Hi everybody, meet my friend Christopher Beats author, family man and historian by trade:

From his blog, The Quantum Rumba

I am not an engineer. I know several and what’s more, they tend to read my stories. None of them are soft spoken, either, creating a kind of pressure–amplifying the pressure that’s already there really–to get my science right. They are the gearhead angels on my shoulder. Or demons, if you’re a Luddite.

I’m also not a Luddite. In fact I try to be a very science-minded person. Though my background is in liberal arts, I enjoy reading Astronomy and Discover and that magazine the Smithsonian Institute puts out. When a friend sends me an article about photosynthesizing salamanders, I pounce on it like a hungry jaguar.

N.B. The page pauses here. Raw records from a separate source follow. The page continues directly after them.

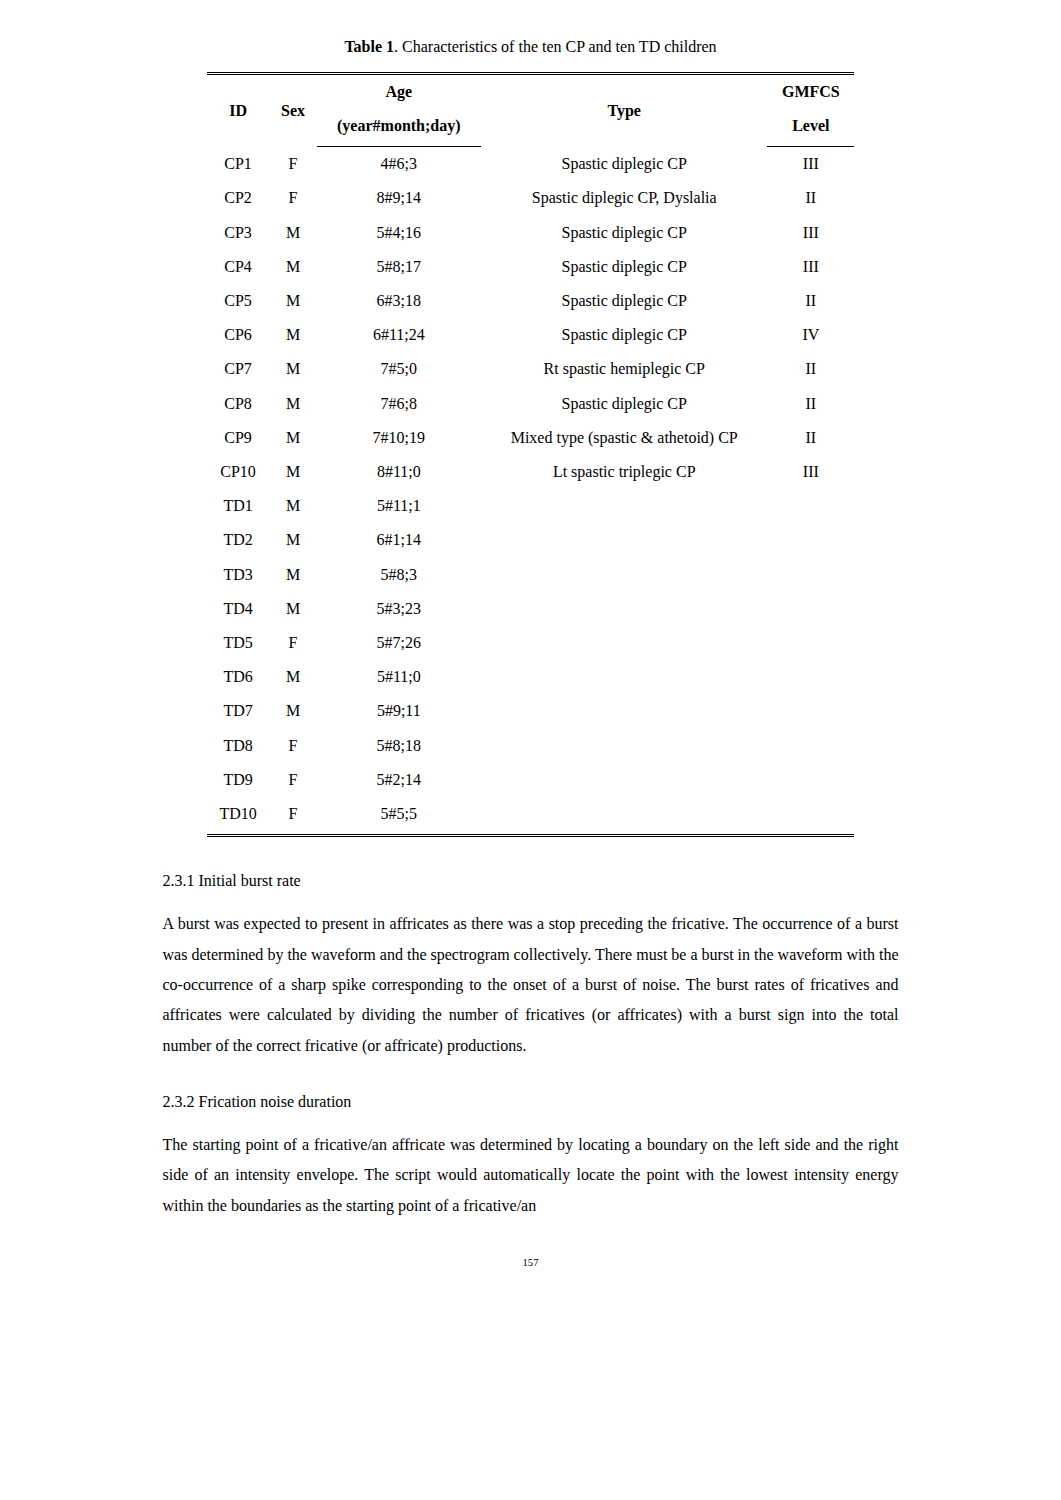Table 1. Characteristics of the ten CP and ten TD children
| ID | Sex | Age | Type | GMFCS |
| --- | --- | --- | --- | --- |
| (year#month;day) | Level |
| CP1 | F | 4#6;3 | Spastic diplegic CP | III |
| CP2 | F | 8#9;14 | Spastic diplegic CP, Dyslalia | II |
| CP3 | M | 5#4;16 | Spastic diplegic CP | III |
| CP4 | M | 5#8;17 | Spastic diplegic CP | III |
| CP5 | M | 6#3;18 | Spastic diplegic CP | II |
| CP6 | M | 6#11;24 | Spastic diplegic CP | IV |
| CP7 | M | 7#5;0 | Rt spastic hemiplegic CP | II |
| CP8 | M | 7#6;8 | Spastic diplegic CP | II |
| CP9 | M | 7#10;19 | Mixed type (spastic & athetoid) CP | II |
| CP10 | M | 8#11;0 | Lt spastic triplegic CP | III |
| TD1 | M | 5#11;1 | | |
| TD2 | M | 6#1;14 | | |
| TD3 | M | 5#8;3 | | |
| TD4 | M | 5#3;23 | | |
| TD5 | F | 5#7;26 | | |
| TD6 | M | 5#11;0 | | |
| TD7 | M | 5#9;11 | | |
| TD8 | F | 5#8;18 | | |
| TD9 | F | 5#2;14 | | |
| TD10 | F | 5#5;5 | | |
2.3.1 Initial burst rate
A burst was expected to present in affricates as there was a stop preceding the fricative. The occurrence of a burst was determined by the waveform and the spectrogram collectively. There must be a burst in the waveform with the co-occurrence of a sharp spike corresponding to the onset of a burst of noise. The burst rates of fricatives and affricates were calculated by dividing the number of fricatives (or affricates) with a burst sign into the total number of the correct fricative (or affricate) productions.
2.3.2 Frication noise duration
The starting point of a fricative/an affricate was determined by locating a boundary on the left side and the right side of an intensity envelope. The script would automatically locate the point with the lowest intensity energy within the boundaries as the starting point of a fricative/an
157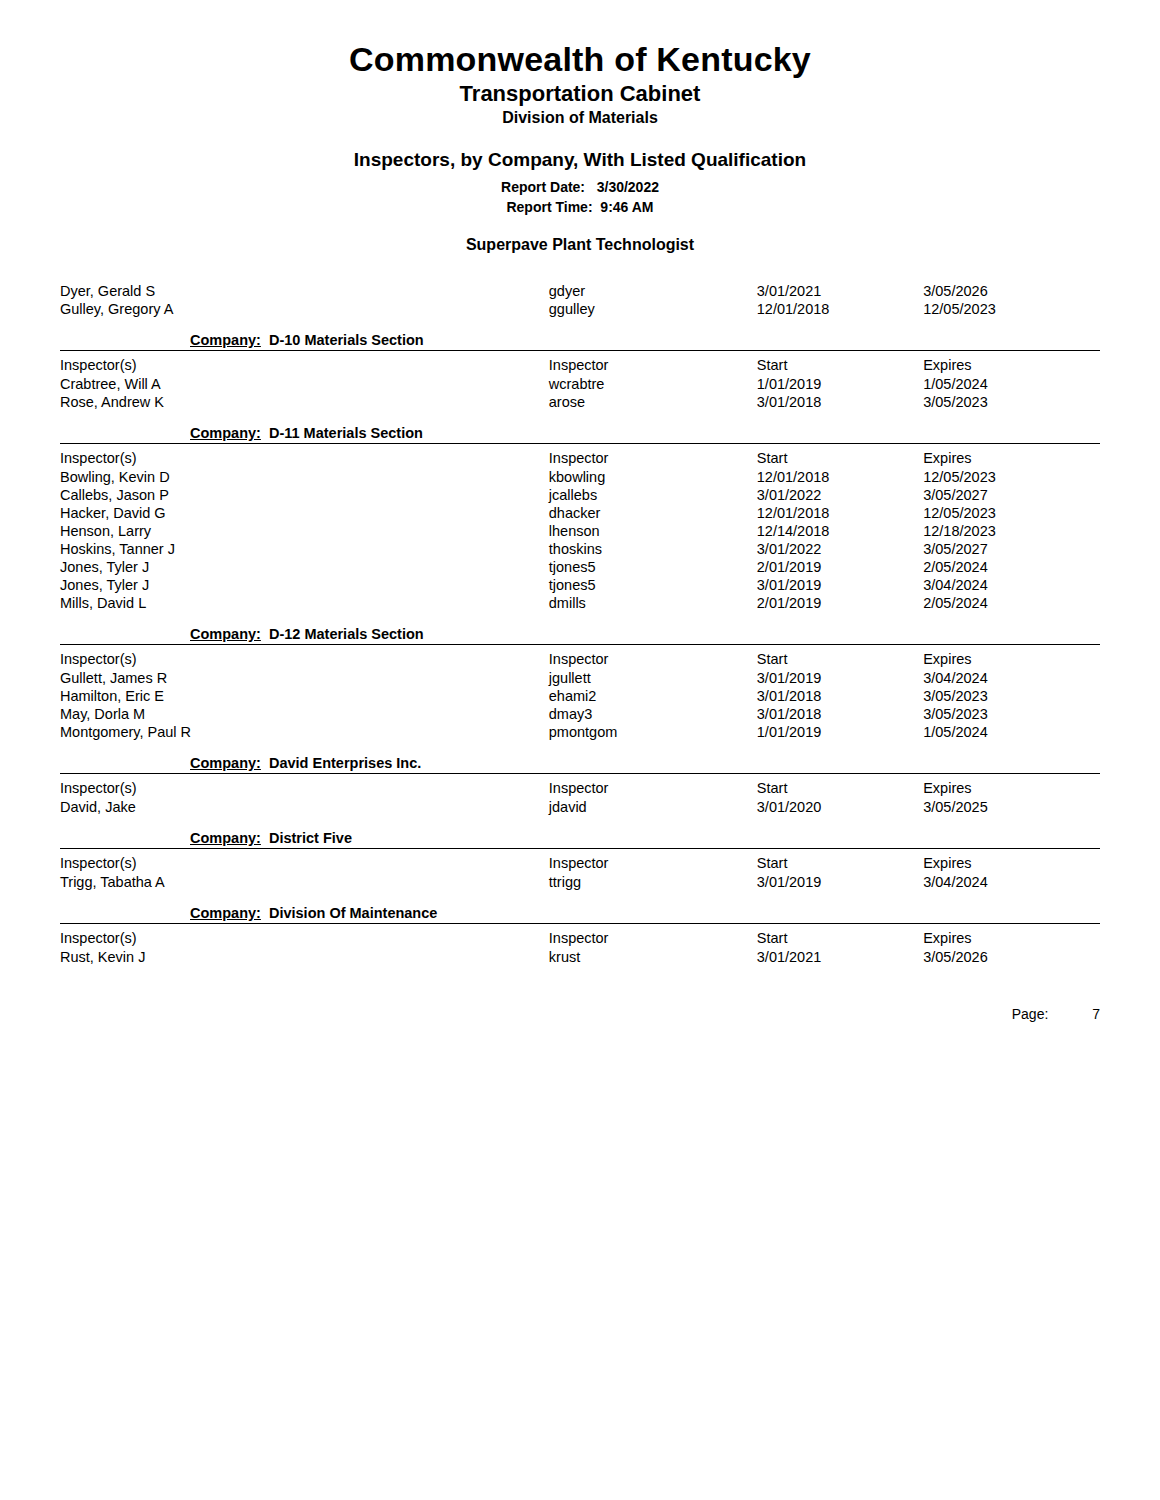Commonwealth of Kentucky
Transportation Cabinet
Division of Materials
Inspectors, by Company, With Listed Qualification
Report Date: 3/30/2022
Report Time: 9:46 AM
Superpave Plant Technologist
| Dyer, Gerald S | gdyer | 3/01/2021 | 3/05/2026 |
| Gulley, Gregory A | ggulley | 12/01/2018 | 12/05/2023 |
| Company: D-10 Materials Section |
| Inspector(s) | Inspector | Start | Expires |
| Crabtree, Will A | wcrabtre | 1/01/2019 | 1/05/2024 |
| Rose, Andrew K | arose | 3/01/2018 | 3/05/2023 |
| Company: D-11 Materials Section |
| Inspector(s) | Inspector | Start | Expires |
| Bowling, Kevin D | kbowling | 12/01/2018 | 12/05/2023 |
| Callebs, Jason P | jcallebs | 3/01/2022 | 3/05/2027 |
| Hacker, David G | dhacker | 12/01/2018 | 12/05/2023 |
| Henson, Larry | lhenson | 12/14/2018 | 12/18/2023 |
| Hoskins, Tanner J | thoskins | 3/01/2022 | 3/05/2027 |
| Jones, Tyler J | tjones5 | 2/01/2019 | 2/05/2024 |
| Jones, Tyler J | tjones5 | 3/01/2019 | 3/04/2024 |
| Mills, David L | dmills | 2/01/2019 | 2/05/2024 |
| Company: D-12 Materials Section |
| Inspector(s) | Inspector | Start | Expires |
| Gullett, James R | jgullett | 3/01/2019 | 3/04/2024 |
| Hamilton, Eric E | ehami2 | 3/01/2018 | 3/05/2023 |
| May, Dorla M | dmay3 | 3/01/2018 | 3/05/2023 |
| Montgomery, Paul R | pmontgom | 1/01/2019 | 1/05/2024 |
| Company: David Enterprises Inc. |
| Inspector(s) | Inspector | Start | Expires |
| David, Jake | jdavid | 3/01/2020 | 3/05/2025 |
| Company: District Five |
| Inspector(s) | Inspector | Start | Expires |
| Trigg, Tabatha A | ttrigg | 3/01/2019 | 3/04/2024 |
| Company: Division Of Maintenance |
| Inspector(s) | Inspector | Start | Expires |
| Rust, Kevin J | krust | 3/01/2021 | 3/05/2026 |
Page: 7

So there is a certain lingering guilt in me when, while writing, I violate the laws of physics, biology or good sense. But as an author (not to mention a reader), I know that sometimes science can get in the way of a good story. People enjoy learning but that isn’t why they buy novels. This isn’t a new dilemma, of course. It’s not even unique to fiction. When Gordon Lightfoot was composing his masterpiece “The Wreck of the Edmond Fitzgerald,” he had problems getting his lyrics to jive with reality. He was only able to finish his song after a friend of his told him to drop the history and let his creativity guide him.

Steampunk is a thorny genre, even more so than other speculative fiction. We’re looking at what could have been instead of what will be or even what was. That means we have lots of sources to look at for inspiration, from the actual technology to the speculations of 19th century authors. The problem arises in combining those two sources to create a coherent system.

I posed the question of Science vs. Steampunk on several forums and not surprisingly, most people answered that the most important thing, by far, was a system that was coherent and consistent. The best works have a rational system, a system that the readers get to know well enough that they feel they can predict what will happen next. The best outcome, of course, is to make the reader feel so entrenched in your system that they can make predictions…but then sideswipe them with a logical but wholly unexpected surprise.